Reading passage:
_ _ _ _ _ _ _

This event has now finished.
  • Date and time: Thursday 25 November 2021, 2.30pm to 4pm
  • Location: Heslington Hall, H/G21 Eynns Room
  • Admission: Free admission, booking required

Event details

To what extent are ‘soft power’ and security strategies driven by the assumption that reduced migration will be a beneficial outcome of successful military interventions and development policies? Can and should security and development be aligned or are there inevitable tensions in the nexus between security, migration and conflict?

Our event invites the expert speakers to examine underlying assumptions about the security-development-migration nexus, challenge the meaning of these concepts, and offer ideas about possible ways to re-conceptualise the nexus and its implications for UK policy at home and abroad.

_ _ _ _ _ _ _

Record extracts:
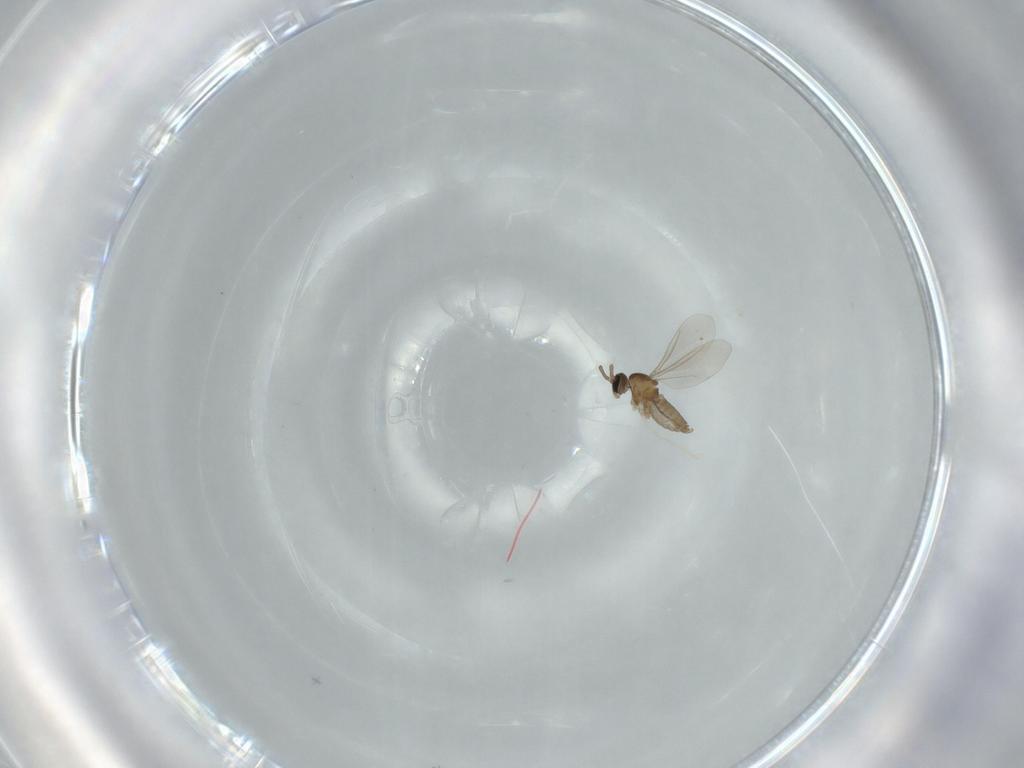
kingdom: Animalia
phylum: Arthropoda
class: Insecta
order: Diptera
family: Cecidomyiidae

_ _ _ _ _ _ _

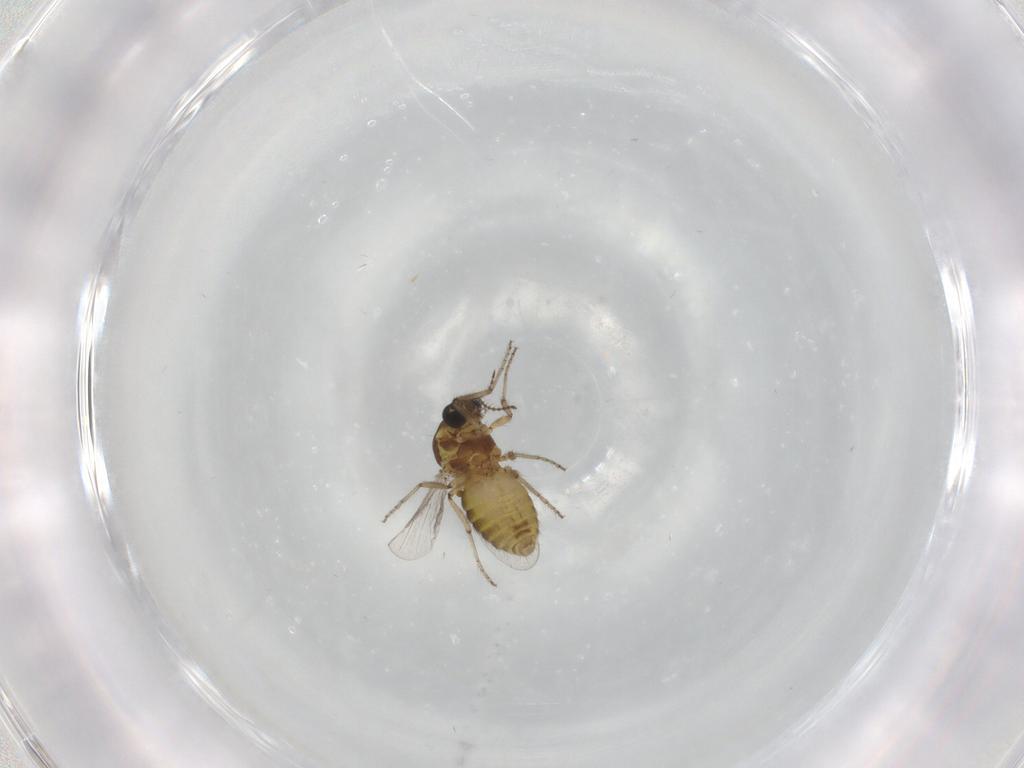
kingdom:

_ _ _ _ _ _ _

Written request A:
Using the event page on security, development and migration, can you answer these?
(i) In which room of Heslington Hall is the event held?
(ii) What does admission cost, and is booking required?
(iii) For whose policy does the event consider the nexus's implications?
Written request B:
Can you rewrite the paragraph of the event page beginning "Our event invites the expert speakers" more briefly, keeping its main facts?
Written request C:
Could you continue the event page on security, development and migration, picking up after its final paragraph?
Nothing in the records is needed here.

Written answer A:
(i) The H/G21 Eynns Room.
(ii) Admission is free, and booking is required.
(iii) UK policy, at home and abroad.

Written answer B:
Expert speakers will question the assumptions and concepts behind the security-development-migration nexus and suggest ways to re-conceptualise it, along with its implications for UK policy at home and abroad.

Written answer C:
A broader understanding of the nexus shows that there are complex, non-linear relationships between security, migration, and development. So, how well do British and EU regulatory regimes fit with an accurate image of the nexus, and what impacts might recent political challenges and institutional transformation have on the way the nexus is perceived? Additionally, how might recent changes in the political landscape ultimately affect conflict, development, and migration outcomes in the future?

This event is jointly organised by the University of York Interdisciplinary Global Development Centre (IGDC), The Migration Network, and The York Centre for Conflict and Security.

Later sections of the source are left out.